**Text section:**
---

Common MisconceptionDuring the Map Analysis activity, watch for students who assume the number of electoral votes directly equals a state’s population size.

What to Teach Instead

Use the activity’s state data sheet to point out that electoral votes equal House seats plus two senators, so Wyoming (1 House seat, 3 electoral votes) has a much higher per-voter weight than California (52 House seats, 54 electoral votes). Have students recalculate votes per elector for each state.

Common MisconceptionDuring the Structured Debate, listen for oversimplified claims that the Electoral College was created only to protect small states.

What to Teach Instead

Hand out the Framers’ quotes and 1787 population data during the debate prep. Ask students to cite specific evidence from the materials when explaining the roles of slavery, communication limits, and distrust of direct democracy.

Common MisconceptionDuring the Scenario Analysis, notice if students believe electors always follow the statewide popular vote outcome.

What to Teach Instead

Use the scenario cards to show historical examples of faithless electors and the 2016 faithless elector cases. Have students draft a one-sentence rule they would propose to guide electors, then compare it to state laws.

Assessment Ideas

Discussion Prompt

After the Structured Debate, pose the question: 'Does the Electoral College truly protect small states, or does it disenfranchise millions of voters?' Ask students to take a stance and support it with at least two specific pieces of evidence from the debate or Map Analysis activity.

Quick Check

During the Map Analysis, provide students with a list of ten states and their electoral vote counts. Ask them to identify three states where a shift of 10,000 popular votes could flip all electoral votes, and explain why these states are strategically important for campaigns.

---

**Material provided:**

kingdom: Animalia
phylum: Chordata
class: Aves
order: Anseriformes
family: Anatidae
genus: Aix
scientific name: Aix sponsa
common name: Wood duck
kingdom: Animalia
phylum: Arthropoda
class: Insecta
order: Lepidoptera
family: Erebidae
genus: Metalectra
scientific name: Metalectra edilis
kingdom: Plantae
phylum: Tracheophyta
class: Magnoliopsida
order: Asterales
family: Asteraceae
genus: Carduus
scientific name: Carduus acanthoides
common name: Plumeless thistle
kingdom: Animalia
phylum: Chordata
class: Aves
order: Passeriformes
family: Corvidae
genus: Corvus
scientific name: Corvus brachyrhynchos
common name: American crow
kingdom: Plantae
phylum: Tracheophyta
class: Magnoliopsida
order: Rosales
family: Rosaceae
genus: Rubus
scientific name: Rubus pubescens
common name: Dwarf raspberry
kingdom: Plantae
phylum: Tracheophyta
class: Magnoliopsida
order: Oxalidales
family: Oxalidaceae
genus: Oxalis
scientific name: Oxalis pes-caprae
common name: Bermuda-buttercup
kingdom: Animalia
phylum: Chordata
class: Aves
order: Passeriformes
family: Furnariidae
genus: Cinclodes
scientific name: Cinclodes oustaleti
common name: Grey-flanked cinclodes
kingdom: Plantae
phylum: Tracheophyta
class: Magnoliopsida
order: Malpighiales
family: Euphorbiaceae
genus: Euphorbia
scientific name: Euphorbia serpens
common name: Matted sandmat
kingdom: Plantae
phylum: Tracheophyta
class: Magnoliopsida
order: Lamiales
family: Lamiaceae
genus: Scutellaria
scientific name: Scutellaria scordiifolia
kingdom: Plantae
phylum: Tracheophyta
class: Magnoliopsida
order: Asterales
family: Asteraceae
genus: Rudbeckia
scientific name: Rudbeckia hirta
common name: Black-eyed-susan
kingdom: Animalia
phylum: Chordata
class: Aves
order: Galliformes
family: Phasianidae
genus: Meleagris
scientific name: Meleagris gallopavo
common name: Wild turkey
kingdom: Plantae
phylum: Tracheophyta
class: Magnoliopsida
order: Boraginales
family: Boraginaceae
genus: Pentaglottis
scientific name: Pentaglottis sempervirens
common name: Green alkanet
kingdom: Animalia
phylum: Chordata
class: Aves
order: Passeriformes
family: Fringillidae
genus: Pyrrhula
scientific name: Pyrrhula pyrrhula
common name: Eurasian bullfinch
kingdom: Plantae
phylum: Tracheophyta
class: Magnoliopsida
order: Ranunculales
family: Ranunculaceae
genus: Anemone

---

**Exercises to complete:**
• a. According to the Electoral College lesson notes, how many electoral votes does Wyoming have?
• b. Continue the Electoral College lesson notes from the point where they end.

**Numbered answers:**
• a. 3

• b.
Exit Ticket

After the Think-Pair-Share, students write a short paragraph answering: 'Should the U.S. elect its president by popular vote? Why or why not?' They must include one argument for their position and acknowledge one counterargument raised during the activity.

Extensions & Scaffolding

  • Challenge: Ask students to design a state-by-state map that would flip the 2016 election outcome under a different set of winner-take-all states.
  • Scaffolding: Provide a partially completed table of electoral votes by state and have students fill in missing data before analysis.
  • Deeper exploration: Invite a local election official or civic organization representative to discuss how electors are selected and certified in your state.

Key Vocabulary

Electoral VoteA vote cast by an elector in the Electoral College, representing the popular vote of their state or district.
Winner-Take-AllA system where the presidential candidate who wins the popular vote in a state receives all of that state's electoral votes.
Faithless ElectorAn elector who votes for a candidate other than the one they pledged to support based on their state's popular vote.
Congressional RepresentationThe total number of representatives a state has in Congress, which determines its number of electoral votes (House seats + 2 Senators).